** Picture difference descriptions **
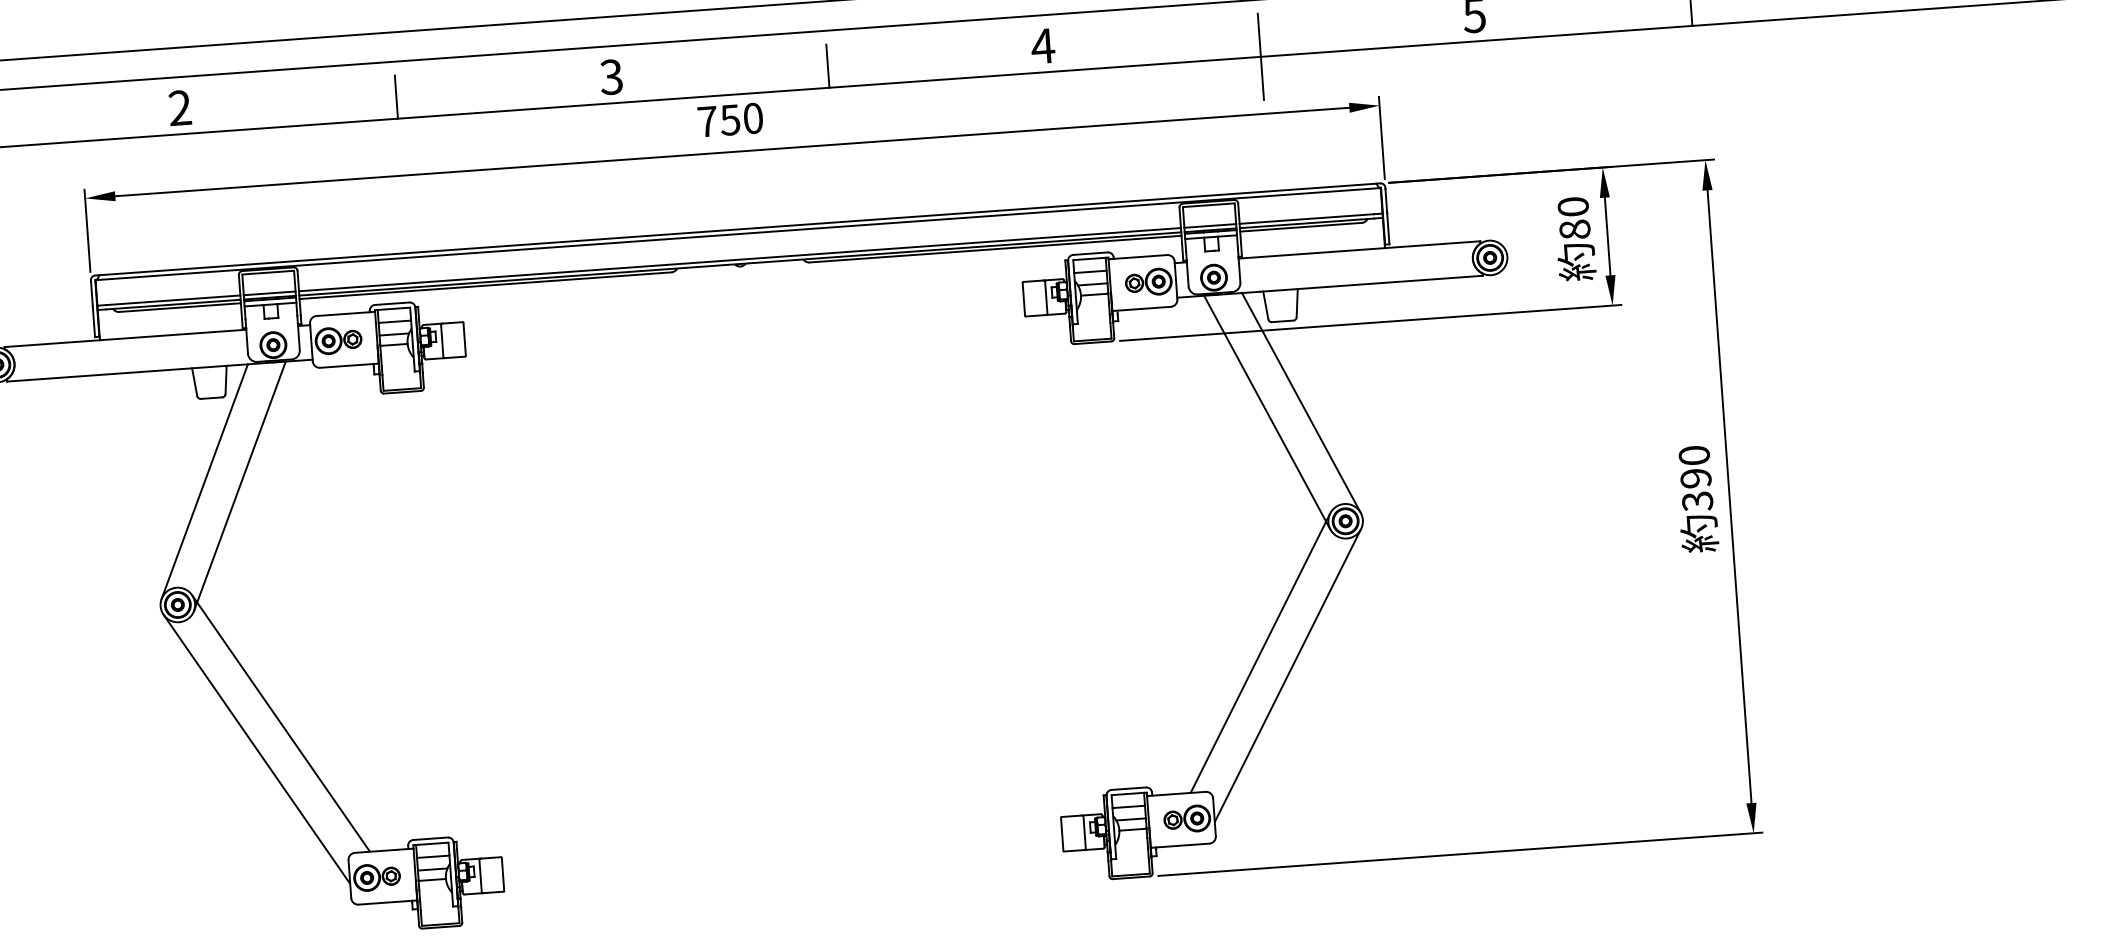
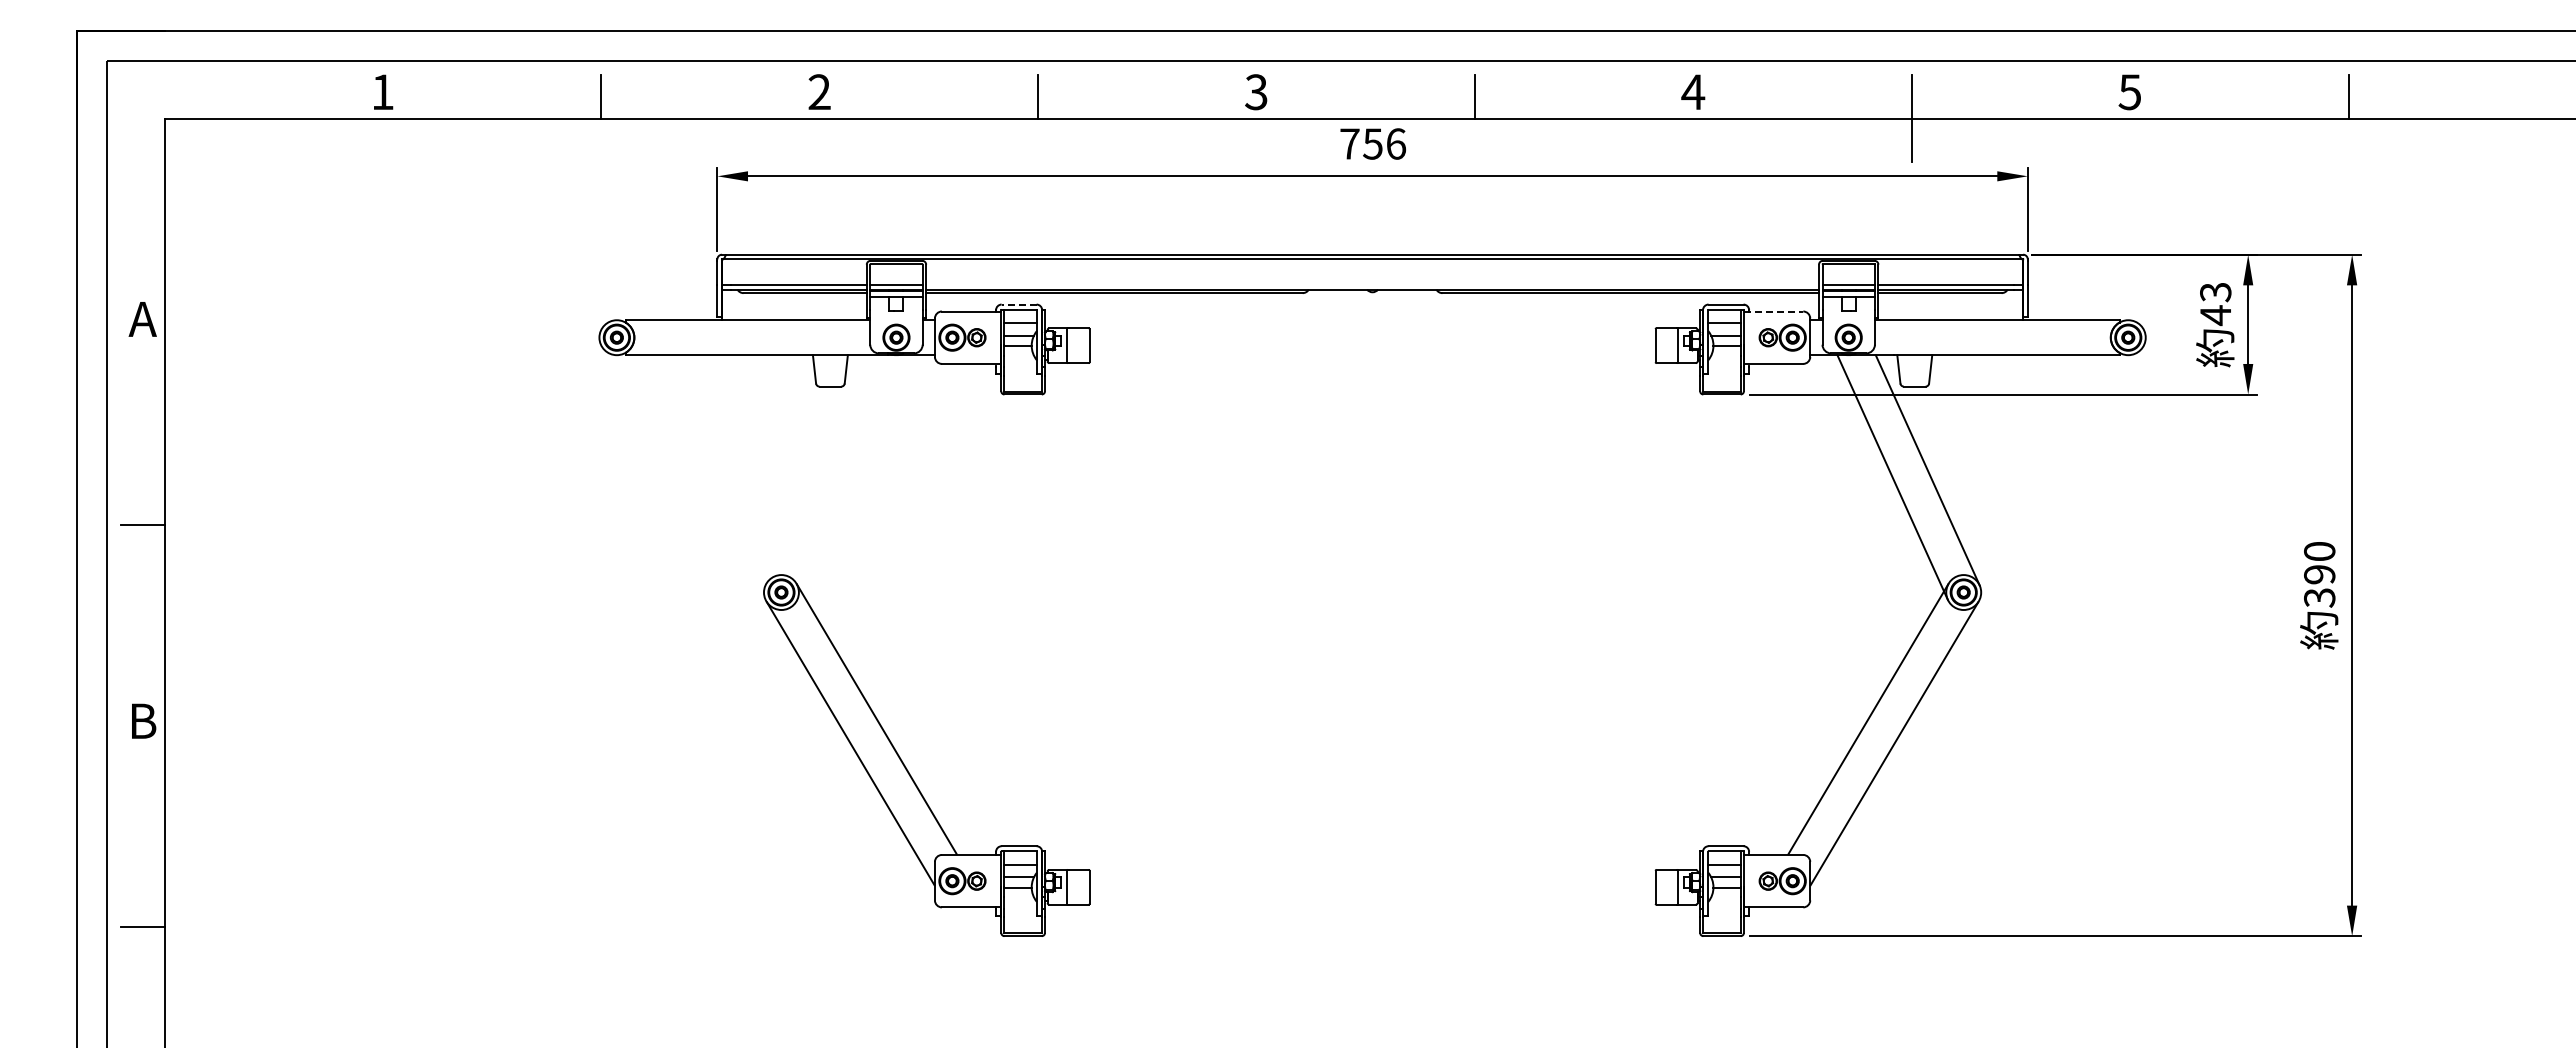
text: (753, 117) -> (1396, 143), 750 -> 756
text: (1573, 218) -> (2215, 304), 80 -> 43
line: (1137, 257) -> (1773, 311), solid -> dashed
line: (739, 259) -> (1372, 285), removed
line: (391, 303) -> (1018, 304), solid -> dashed
line: (204, 481) -> (817, 470), removed
line: (239, 486) -> (852, 477), removed

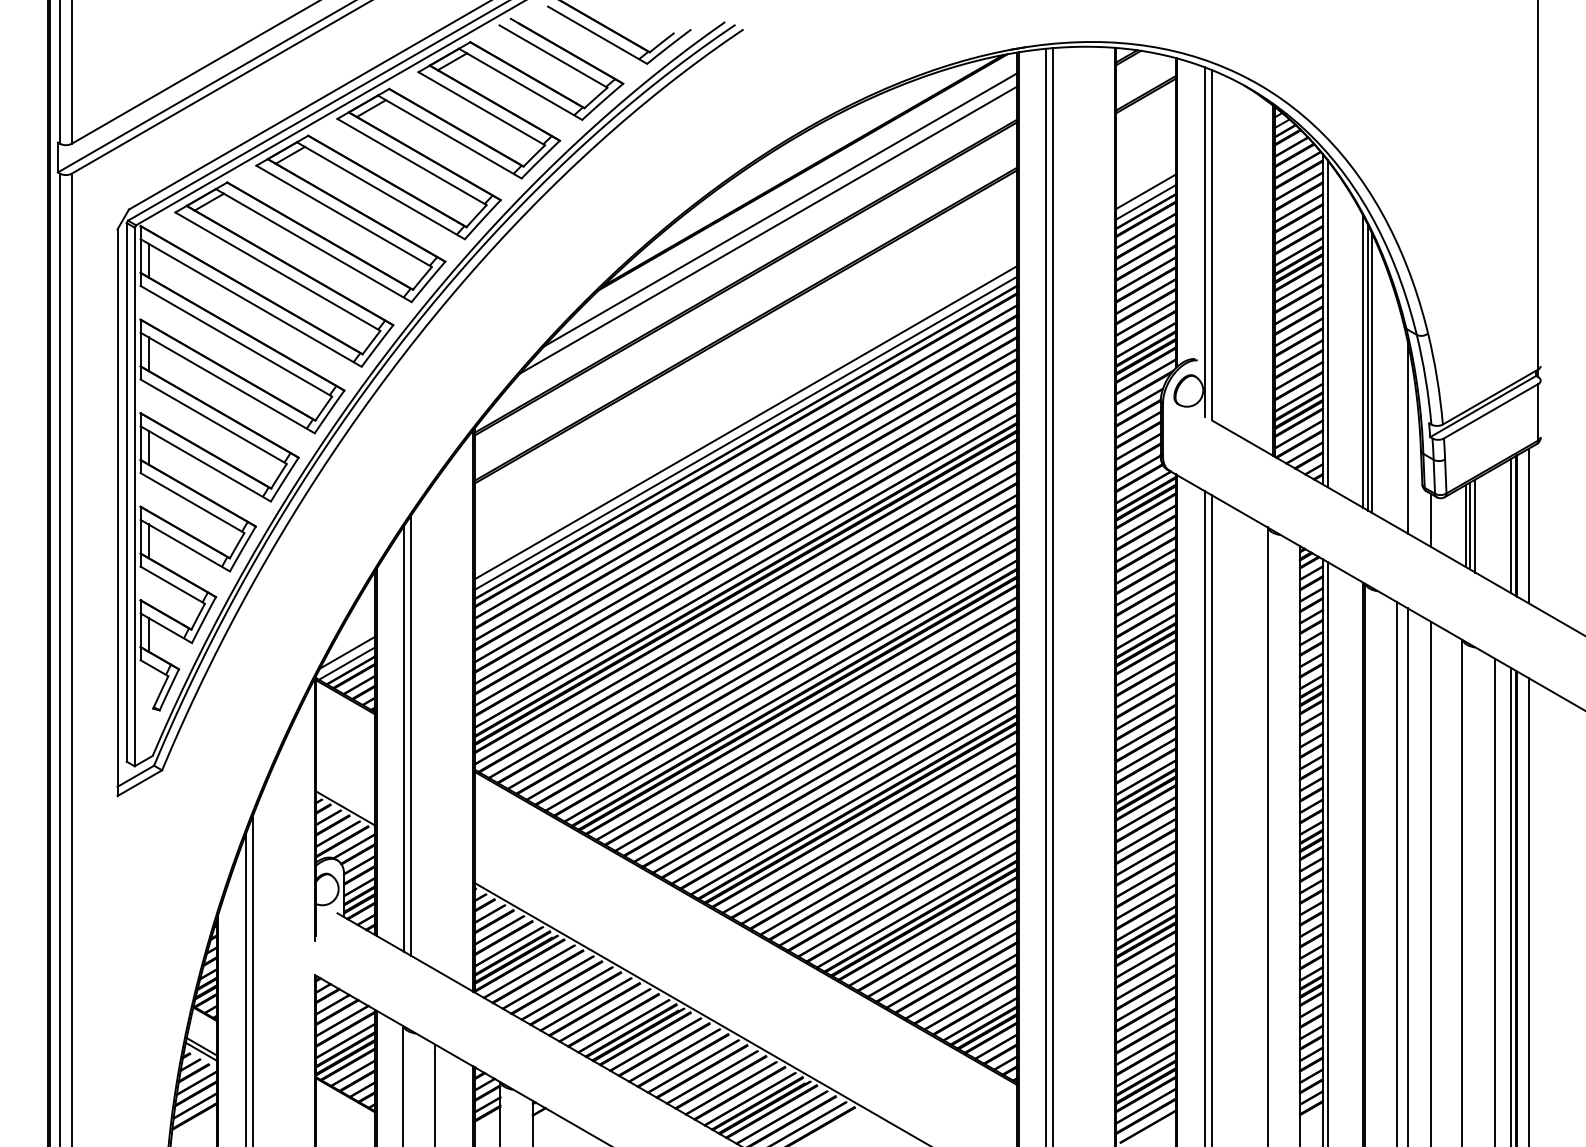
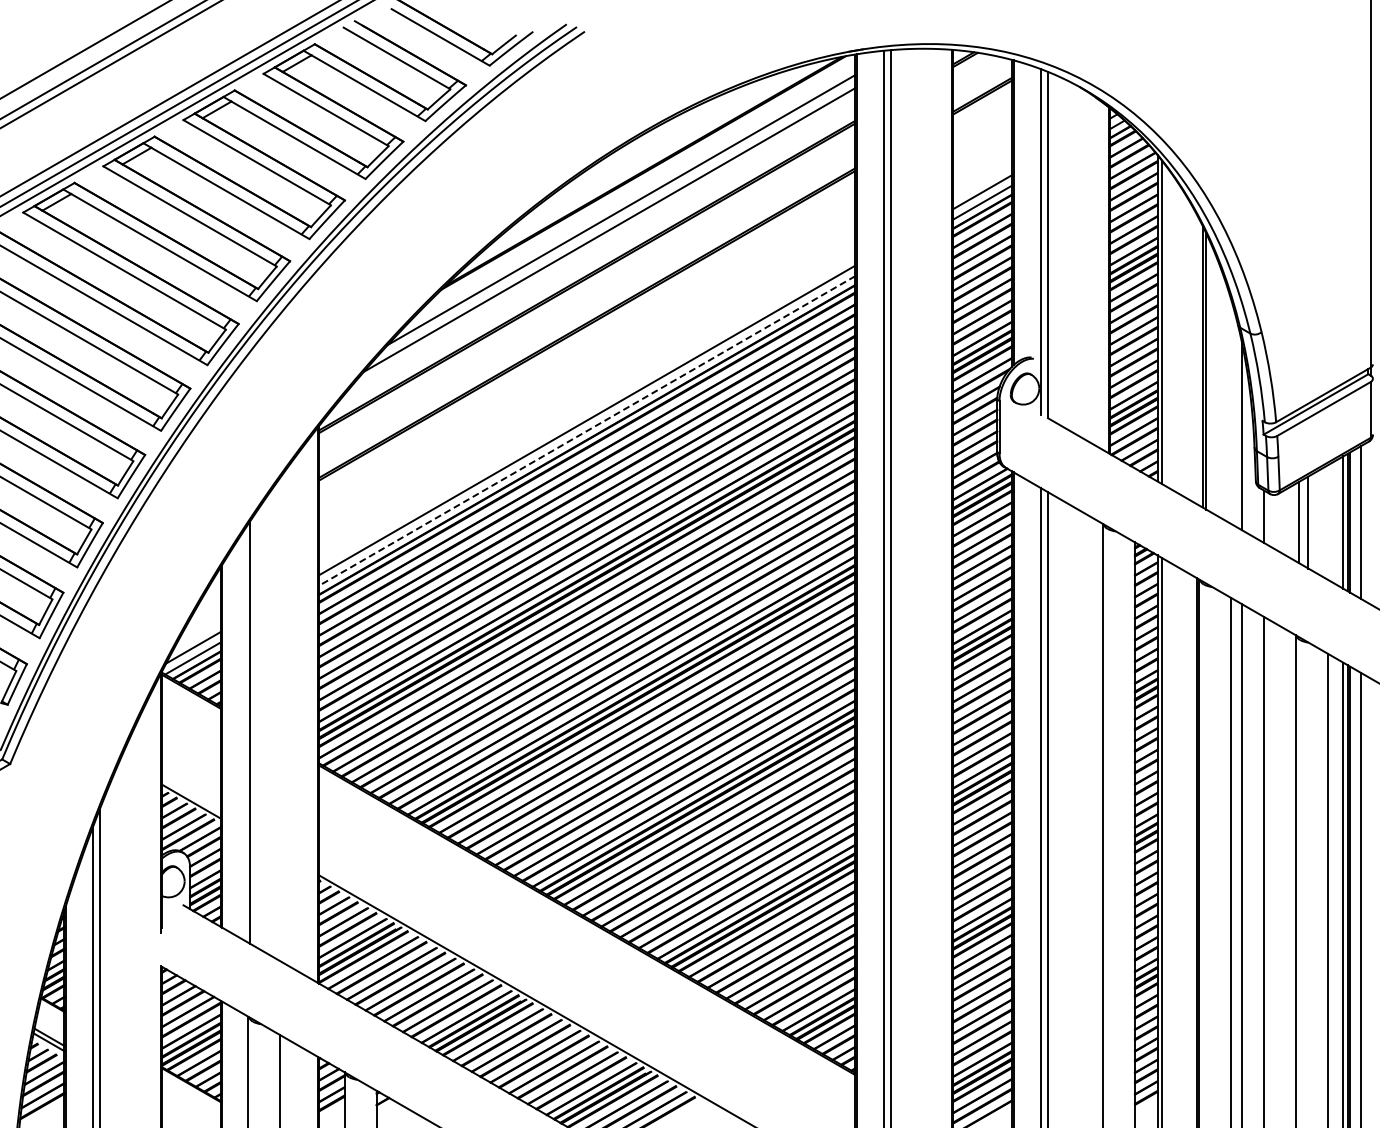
line: (1363, 361) -> (1197, 359), removed
line: (745, 433) -> (586, 431), solid -> dashed
line: (1470, 525) -> (1303, 521), removed
line: (411, 735) -> (256, 729), removed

** TASK OBJECTIVE **
Leave out the images and copy every record above exactly.

** RESPONSE AREA **
text: (753, 117) -> (1396, 143), 750 -> 756
text: (1573, 218) -> (2215, 304), 80 -> 43
line: (1137, 257) -> (1773, 311), solid -> dashed
line: (739, 259) -> (1372, 285), removed
line: (391, 303) -> (1018, 304), solid -> dashed
line: (204, 481) -> (817, 470), removed
line: (239, 486) -> (852, 477), removed

line: (1363, 361) -> (1197, 359), removed
line: (745, 433) -> (586, 431), solid -> dashed
line: (1470, 525) -> (1303, 521), removed
line: (411, 735) -> (256, 729), removed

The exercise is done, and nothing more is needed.